As they say, let's go to the source. He said that the "underlying principle is the aggressive protection and expansion of individual and corporate investor rights. These privileges come at the expense of environmental protection, legislative independence, and a nations right to autonomously determine social and economic policy. Despite the assurances of its proponents, the Central America Free Trade Accord ( CAFTA ) [sic] is not likely to translate into a significant improvement for the regions atrocious labor rights record because it does not institute the fixed penalties and incentives required for such a profound change. The absence of such provisions is especially distressing in Central American societies that, in a twisted and deadly caricature of respectable collective bargaining, have historically witnessed hundreds of labor leaders gunned down and intimidated by hired hands on the payrolls of land owners and factory managers."

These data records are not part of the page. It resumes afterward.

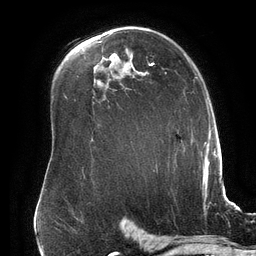
Breast MRI (dynamic contrast-enhanced), one axial slice. Slice 104 of 134 in the series (ordered by position). Cropped to one breast. Dynamic contrast-enhanced series, time point 2 of 6 at this slice position (early post-contrast). 3 T. TE 2.7 ms, TR 6.5 ms. 1.2 mm slice thickness. 256 × 256 image matrix, field of view 200 × 200 mm. Female patient.
Structures marked on this image (semi-automatic segmentation, software-assisted and operator-edited):
- enhancing-tissue mask used for the functional tumour volume (all voxels passing the contrast-enhancement thresholds inside the analysis volume; usually the tumour): bounding box (x1, y1, x2, y2) in pixels: (149, 63, 154, 66)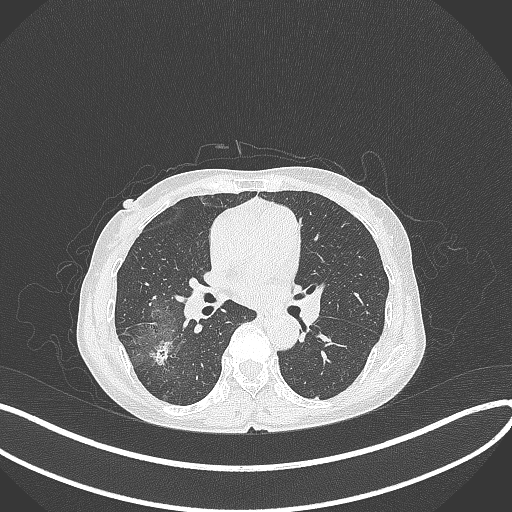
Chest CT, one axial slice. Slice 209 of 371 in the series (ordered by position). Reconstruction kernel B70f. 120 kVp. Lung window (W 1500 / L -600 HU). 1 mm slice thickness. 512 × 512 image matrix, field of view 400 × 400 mm. Patient: female, 69 years. From the clinical record (not read from this slice): clinical TNM (as recorded): T1b N0 M0.
Structures marked on this image (rectangle marked by the reading radiologist):
- lung tumour (recorded histology: adenocarcinoma): box from (x=144, y=334) to (x=176, y=371) px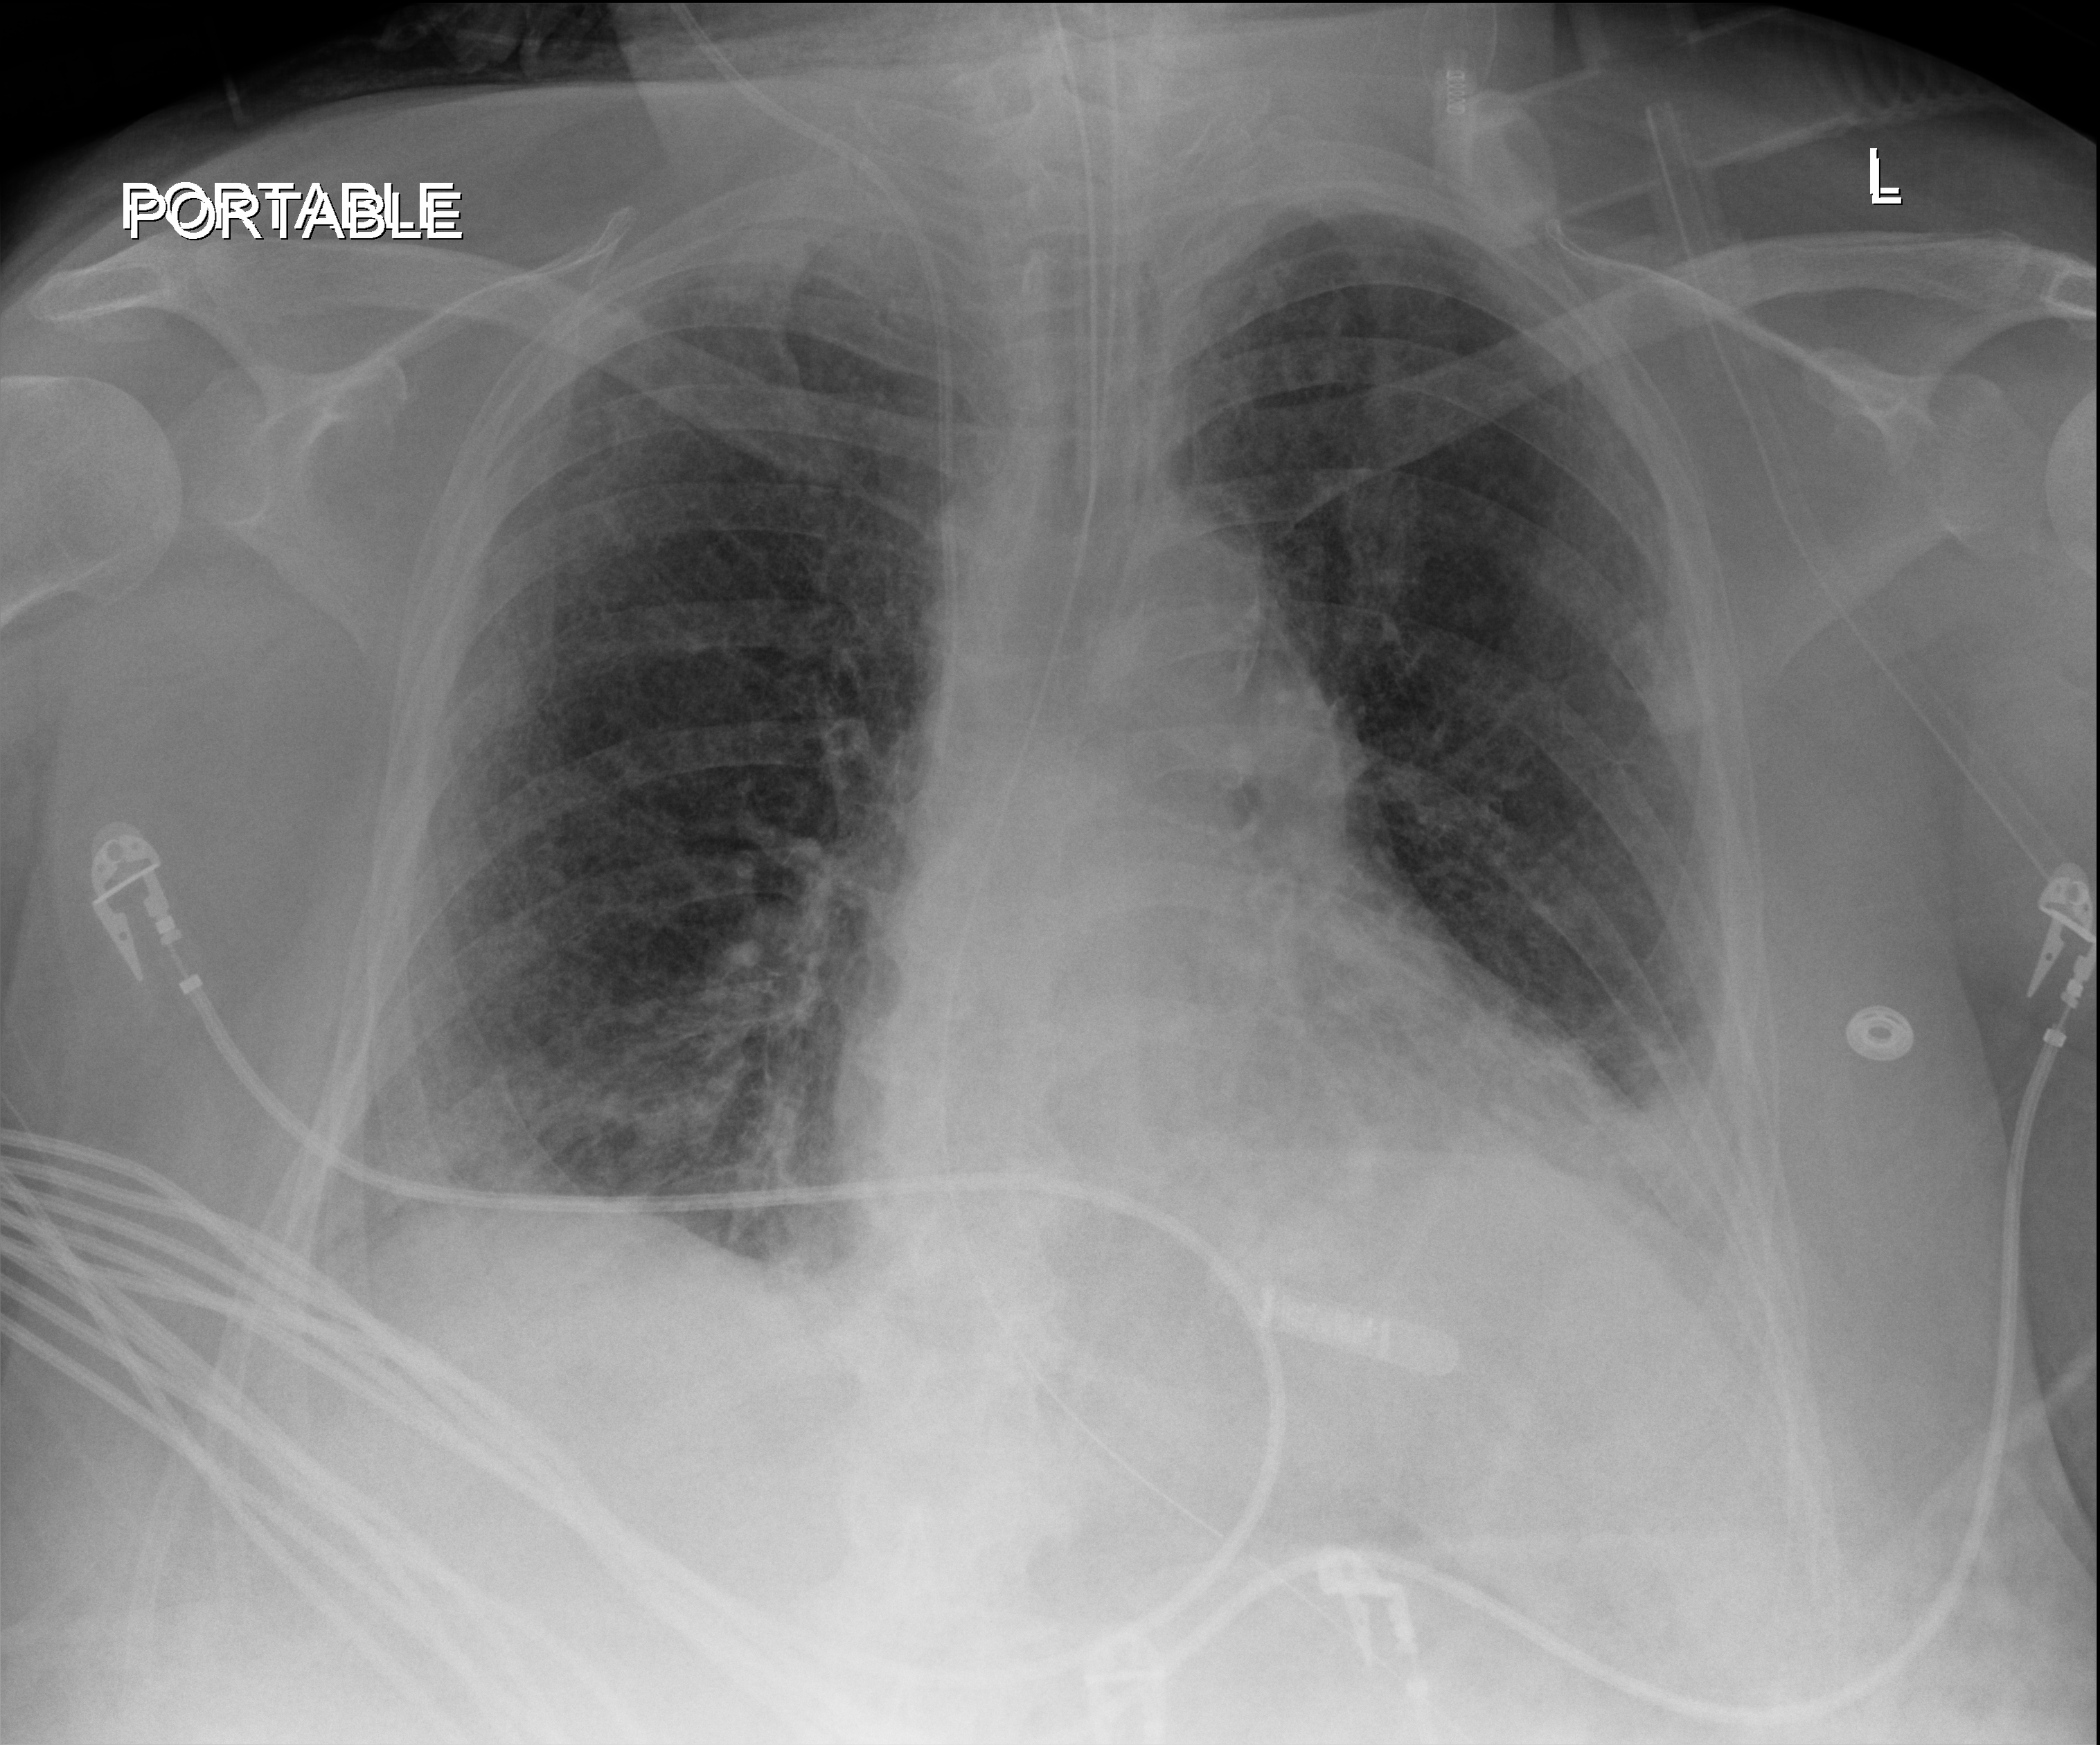
Portable chest radiograph, anteroposterior (AP) projection. Female patient hospitalised with COVID-19, age 60–74 years.
Admission-level facts for this patient (not findings on this image; timing relative to this image not recorded):
- hypertension (admission record): yes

As the dogged folks from Public Citizen show, Towns goes on to say, that CAFTA was negotiated secretly and would offer "no new labor protections." And Public Citizen says, "Although the CAFTA text was unchanged between Towns 2004 speech and the congressional vote on the six-nation expansion of NAFTA, Towns provided one of the deciding votes in favor of the trade agreement. Had he stuck with his opposition to CAFTA, the agreement would have been defeated on a 216-216 tie vote."
Towns caved to corporate interests. That's why Towns, as one of the CAFTA 15, deserves to go down to defeat in a Democratic primary.

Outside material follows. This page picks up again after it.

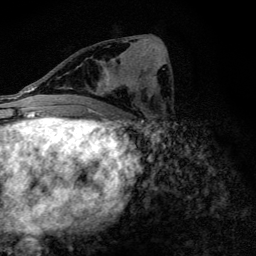
Breast MRI (dynamic contrast-enhanced), one axial slice. Slice 62 of 128 in the series (ordered by position). Cropped to one breast. Dynamic contrast-enhanced series, time point 2 of 6 at this slice position (early post-contrast). 3 T. TE 4.2 ms, TR 9.3 ms. 1.2 mm slice thickness. 256 × 256 image matrix, field of view 150 × 150 mm. Female patient.
Annotated regions visible in this slice (semi-automatically segmented with operator editing):
- enhancing-tissue mask used for the functional tumour volume (all voxels passing the contrast-enhancement thresholds inside the analysis volume; usually the tumour): bounding box [x1, y1, x2, y2] px = [89, 59, 116, 104]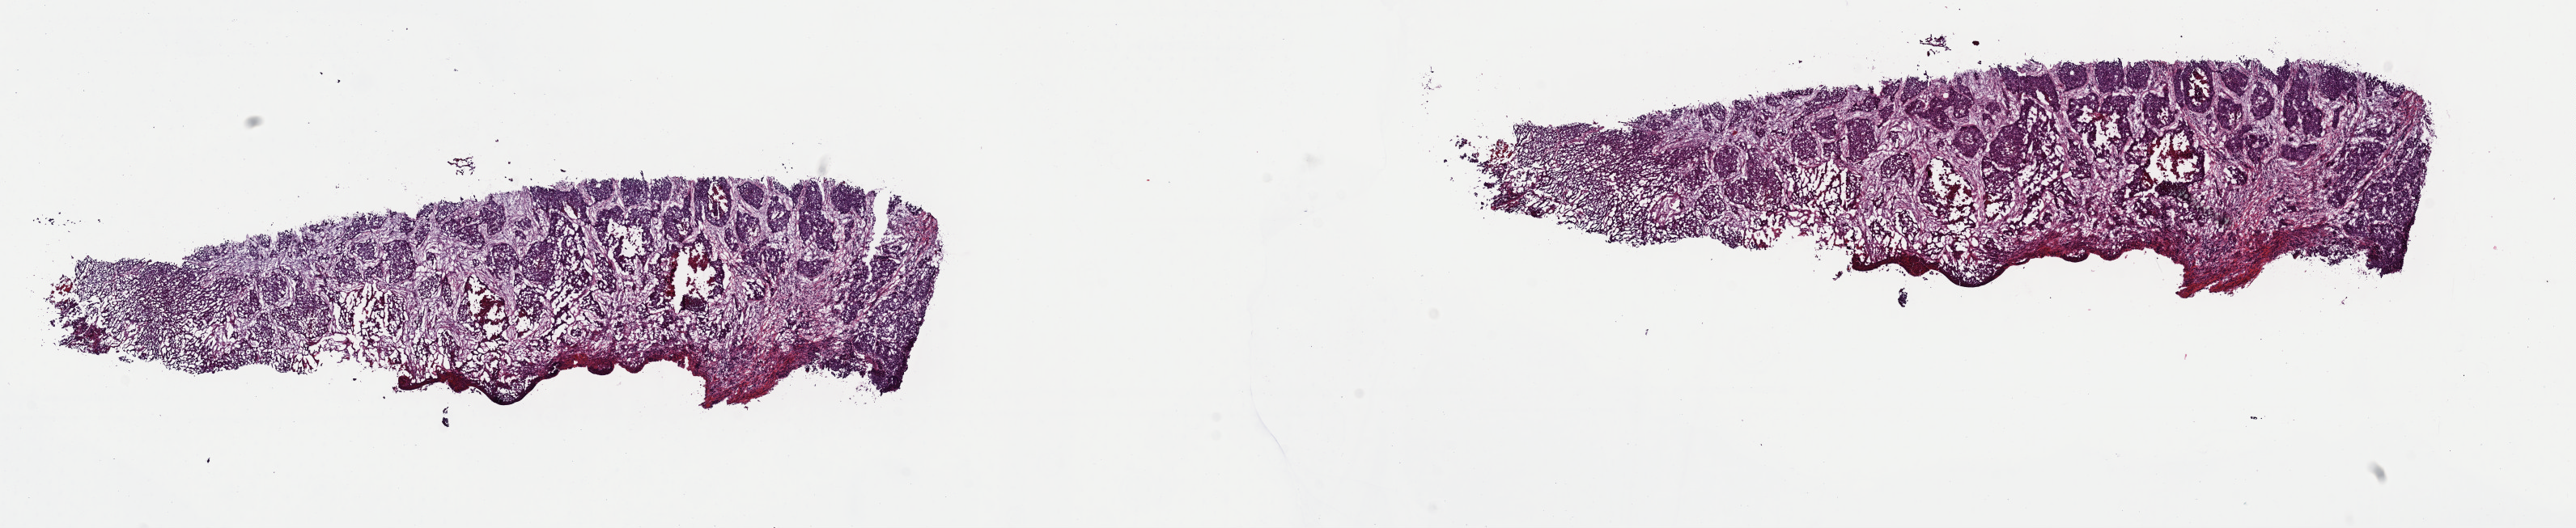
Hematoxylin and eosin (H&E) stained whole-slide image, low-resolution overview of the scanned area, about 25.1 x 5.2 mm (slide scanned at 40x), frozen section, primary tumour sample from the lung. Patient: male, age at initial diagnosis 48 years. Slide review estimates, as recorded: tumour cells 90%, tumour nuclei 75%, normal cells 0%, stromal cells 0%, necrosis 10%. Inflammatory infiltration, as recorded: lymphocyte infiltration 0%, monocyte infiltration 0%, neutrophil infiltration 0%.
Pathologic diagnosis: Adenocarcinoma, NOS. AJCC pathologic stage: IIA.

How quickly we forget about the CAFTA 15.
Just yesterday I got an e-mail informing me to sent Jim Moran a thank you letter for supporting the Employee Free Choice Act. After his CAFTA error, I wrote that by Moran's next election the CAFTA issue would be forgotten. I never thought it would be forgotten so quickly
We need to constantly hound these whores and remind our labor leaders who our real friends are.
Posted by: Matt H | September 01, 2005 at 11:53 AM
Maybe the CAFTA 15 figured they had 16 months to the next election and that it'd be old news by then.
Some will forget, some won't.
New York won't forget.
Brooklyn and Queens won't forget...
Posted by: Mike the Laborer | September 01, 2005 at 02:12 PM
As regards Mr. Town's flip-flop, I understand there is an American saying: "chase the money". Is there not an eager young political blood hound out there who would enjoy chasing down the reason for such a flip-flop?